Since pictures are not wanted in the copy, output only the rest of each record exactly.

━━━━━ DATA RECORDS

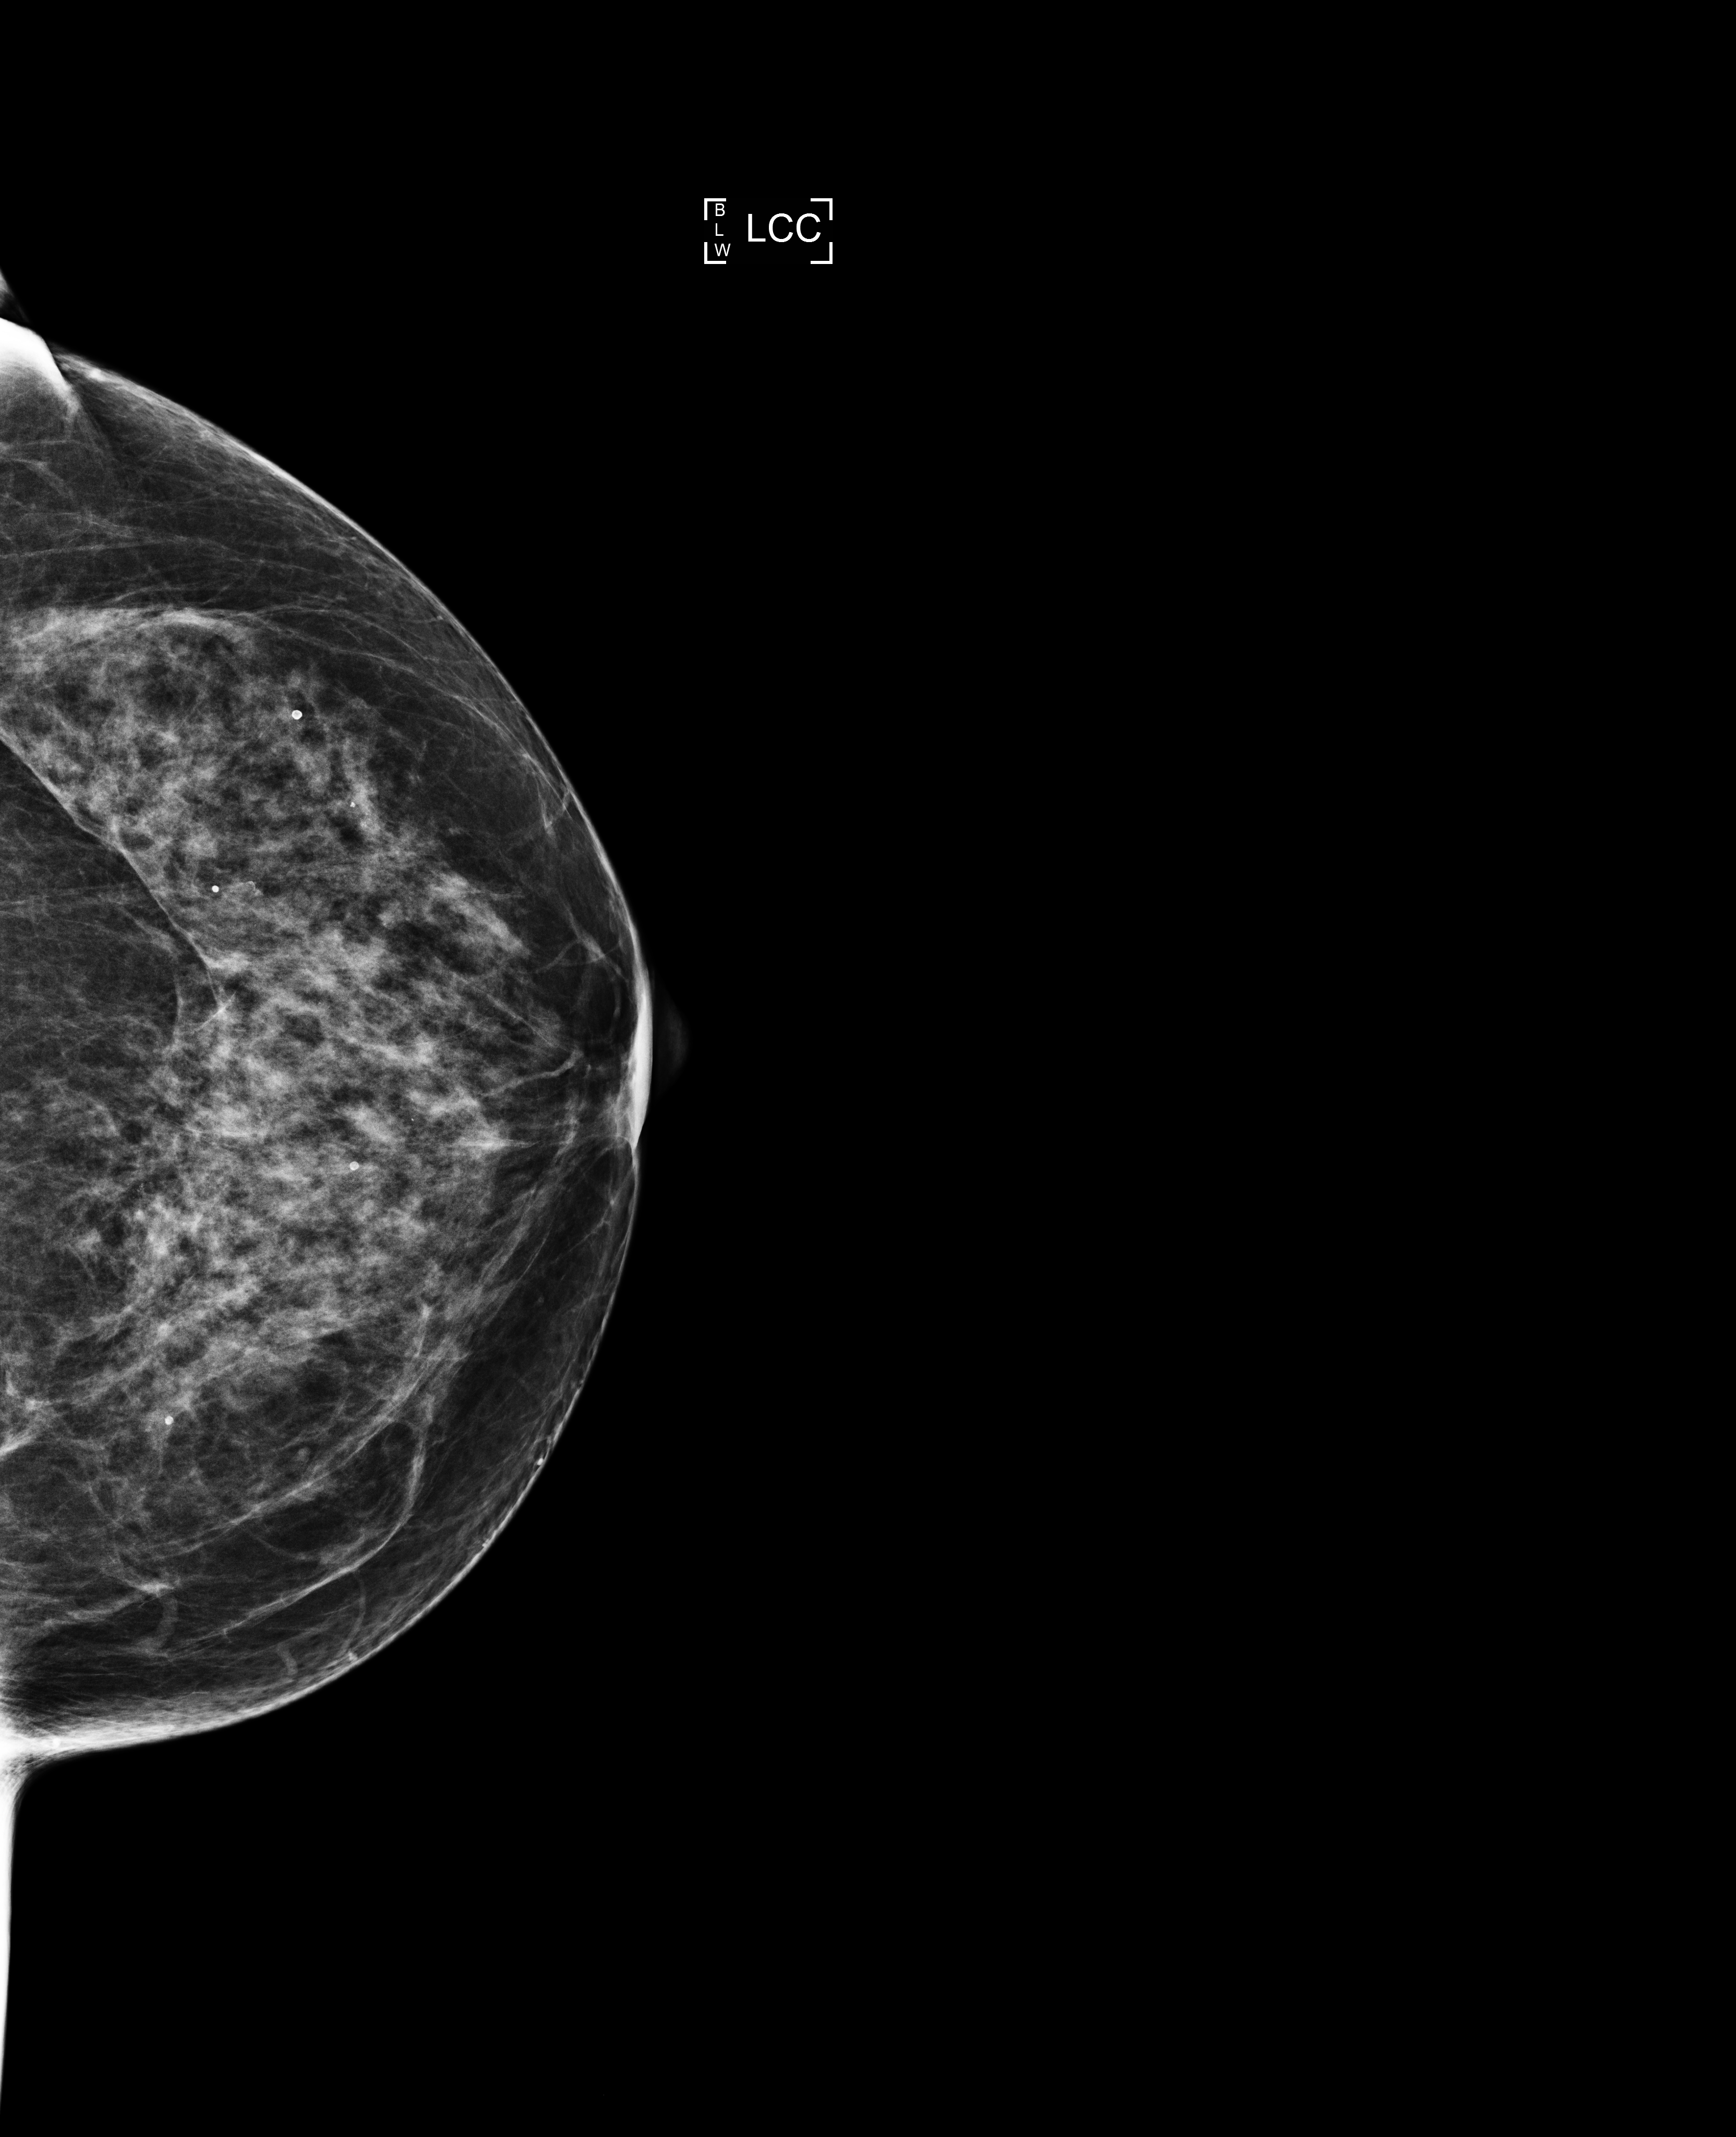
Annual screening mammography examination. Female patient, age 60 years.
Image type: full-field digital mammogram. Breast: left. Projection: craniocaudal (CC) view. Breast density at the screening exam (both breasts): heterogeneously dense (BI-RADS density category c). Final BI-RADS assessment for this screening round (tomosynthesis exam, both breasts): category 2. Recall: no recall after this screen.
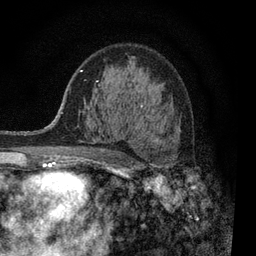
Breast MRI, one axial slice; slice 54 of 80 in the series (ordered by position); cropped to one breast; dynamic contrast-enhanced series, time point 2 of 7 at this slice position (early post-contrast); 3 T; TE 2.2 ms, TR 5.5 ms; 2 mm slice thickness; 256 × 256 image matrix, field of view 150 × 150 mm. Female patient.
Structures marked on this image (semi-automatically segmented with operator editing):
- enhancing-tissue mask used for the functional tumour volume (all voxels passing the contrast-enhancement thresholds inside the analysis volume; usually the tumour): box from (x=93, y=105) to (x=174, y=163) px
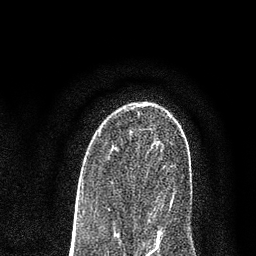
Breast MRI (dynamic contrast-enhanced), one axial slice; position 49 of 80 along the scan axis; cropped to one breast; dynamic contrast-enhanced series, time point 2 of 7 at this slice position (early post-contrast); 3 T; TE 2.2 ms, TR 5.5 ms; 2 mm slice thickness; 256 × 256 image matrix. Female patient.
Annotated regions visible in this slice (semi-automatic segmentation, software-assisted and operator-edited):
- enhancing-tissue mask used for the functional tumour volume (all voxels passing the contrast-enhancement thresholds inside the analysis volume; usually the tumour): box from (x=115, y=147) to (x=173, y=209) px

━━━━━━━━━━

SOLUTION TO THIS TASK:
Annual screening mammography examination. Female patient, age 60 years.
Image type: full-field digital mammogram. Breast: left. Projection: craniocaudal (CC) view. Breast density at the screening exam (both breasts): heterogeneously dense (BI-RADS density category c). Final BI-RADS assessment for this screening round (tomosynthesis exam, both breasts): category 2. Recall: no recall after this screen.
Breast MRI, one axial slice; slice 54 of 80 in the series (ordered by position); cropped to one breast; dynamic contrast-enhanced series, time point 2 of 7 at this slice position (early post-contrast); 3 T; TE 2.2 ms, TR 5.5 ms; 2 mm slice thickness; 256 × 256 image matrix, field of view 150 × 150 mm. Female patient.
Structures marked on this image (semi-automatically segmented with operator editing):
- enhancing-tissue mask used for the functional tumour volume (all voxels passing the contrast-enhancement thresholds inside the analysis volume; usually the tumour): box from (x=93, y=105) to (x=174, y=163) px
Breast MRI (dynamic contrast-enhanced), one axial slice; position 49 of 80 along the scan axis; cropped to one breast; dynamic contrast-enhanced series, time point 2 of 7 at this slice position (early post-contrast); 3 T; TE 2.2 ms, TR 5.5 ms; 2 mm slice thickness; 256 × 256 image matrix. Female patient.
Annotated regions visible in this slice (semi-automatic segmentation, software-assisted and operator-edited):
- enhancing-tissue mask used for the functional tumour volume (all voxels passing the contrast-enhancement thresholds inside the analysis volume; usually the tumour): box from (x=115, y=147) to (x=173, y=209) px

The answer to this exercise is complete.